Dans sa déclaration, Mme Moeti a affirmé qu’elle est venue pour montrer, encourager et donner des instructions à l’équipe de l’OMS en RDC afin d’intensifier son appui au gouvernement.

 » Nous savons aussi que le ministère de la Santé publique au niveau central est en train de voir comment lui aussi peut renforcer son appui surtout dans la province de Kinshasa « , a souligné la directrice régionale de l’OMS pour l’Afrique.

Qui a également mentionné que, pour une grande ville comme Kinshasa, avec 12 millions d’habitants, avec les pluies et les inondations, le risque de propagation de cette épidémie est très grand.

Selon le directeur de cabinet du ministre de la Santé publique, Dr Sylvain Yuma Ramazani, qui a réceptionné ce don au nom du gouvernement, ce geste vient renforcer les efforts de l’exécutif central qui, par ailleurs, envisage de construire un troisième site de traitement de choléra à Kinshasa, en plus de Pakadjuma dans la commune de Limete, et du Camp Luka dans celle de Kintambo. À ce jour, a-t-il précisé, Kinshasa a enregistré 531 cas de choléra et 32 décès dans 21 zones de santé sur les 35 que compte la capitale.

DIX PERSONNES TUÉES AU KONGO CENTRAL

L’épidémie du choléra qui sévit dans toute la province du Kongo Central a déjà tué dix personnes depuis le début de l’année 2018, a déclaré devant la presse locale le ministre provincial de la Santé de cette province, Floraint Massaki.

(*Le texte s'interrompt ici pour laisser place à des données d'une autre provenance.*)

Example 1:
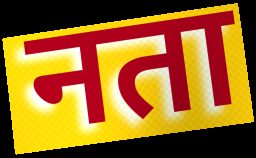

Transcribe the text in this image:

नता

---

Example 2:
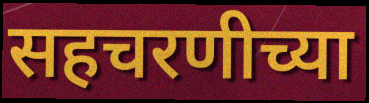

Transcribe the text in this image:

सहचरणीच्या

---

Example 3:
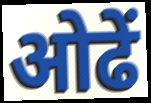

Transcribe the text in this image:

ओढें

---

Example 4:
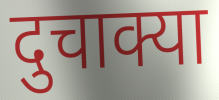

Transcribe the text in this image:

दुचाक्या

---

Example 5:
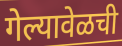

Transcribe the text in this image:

गेल्यावेळची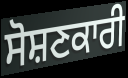
ਸੋਸ਼ਣਕਾਰੀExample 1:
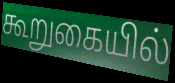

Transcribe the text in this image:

கூறுகையில்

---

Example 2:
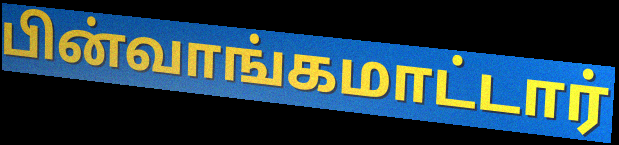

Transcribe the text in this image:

பின்வாங்கமாட்டார்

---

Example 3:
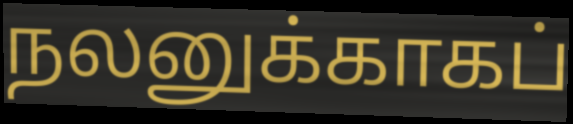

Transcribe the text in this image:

நலனுக்காகப்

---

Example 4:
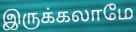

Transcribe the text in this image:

இருக்கலாமே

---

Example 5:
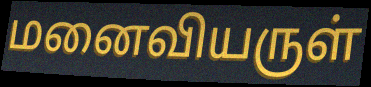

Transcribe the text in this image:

மனைவியருள்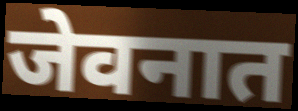
जेवनात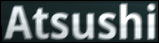
Atsushi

Parmi les agglomérations déjà touchées par cette épidémie, figurent les villes de Matadi, et Boma ainsi que les cités de Boko Kizulu et Kimpese.

D’après lui, la maladie se propage avec une vitesse vertigineuse parce qu’elle se transmet par la voie oro-fécale, c’est-à-dire par ingestion d’eau ou d’aliments contaminés par des déchets humains infectés. Il appelle la population au respect des mesures d’hygiène notamment en lavant convenablement les aliments ou les fruits avant de les consommer, en se lavant les mains après les toilettes et en consommant toujours de l’eau potable.

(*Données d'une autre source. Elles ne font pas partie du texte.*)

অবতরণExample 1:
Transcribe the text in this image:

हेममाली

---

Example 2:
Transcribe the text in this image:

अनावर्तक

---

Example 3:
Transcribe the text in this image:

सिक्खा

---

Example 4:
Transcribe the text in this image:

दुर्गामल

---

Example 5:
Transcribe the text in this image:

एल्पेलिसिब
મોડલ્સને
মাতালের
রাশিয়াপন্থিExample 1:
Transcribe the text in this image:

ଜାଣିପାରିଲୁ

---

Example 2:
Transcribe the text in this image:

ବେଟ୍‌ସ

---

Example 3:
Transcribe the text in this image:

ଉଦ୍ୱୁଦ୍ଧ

Plusieurs centres de traitement de choléra ont, par ailleurs, été installés depuis le week-end dans les villes de Matadi et Boma pour la prise en charge gratuite des éventuels malades. À Boma, un cas de décès d’un enfant de 12 ans, sur les 16 cas suspects de choléra, a été enregistré au centre d’isolement et de traitement de cette maladie à la clinique Croix-Rouge de Boma, a annoncé lundi à l’ACP, le Dr Angel Mabiala qui preste dans cet hôpital d’État.

ÉLABORATION DU PLAN OPÉRATIONNEL DE LUTTE CONTRE LE CHOLÉRA EN ITURI

Le ministre provincial de l’Ituri en charge de Plan, Espérance Chika, a procédé, de son côté, au lancement officiel des travaux de l’élaboration du plan opérationnel multisectoriel de lutte contre le choléra dans les trente-six zones de santé de l’Ituri durant la période allant de 2018 à 2019.

Elle a précisé que ces travaux porteront sur une analyse approfondie sur les causes de la recrudescence du choléra, mais également sur la problématique
de la prise en charge médicale des patients au niveau de différentes zones de santé. Les zones de santé endémiques spécialement ciblées sont Tchomia, Nyarambe, Gety, Angumu.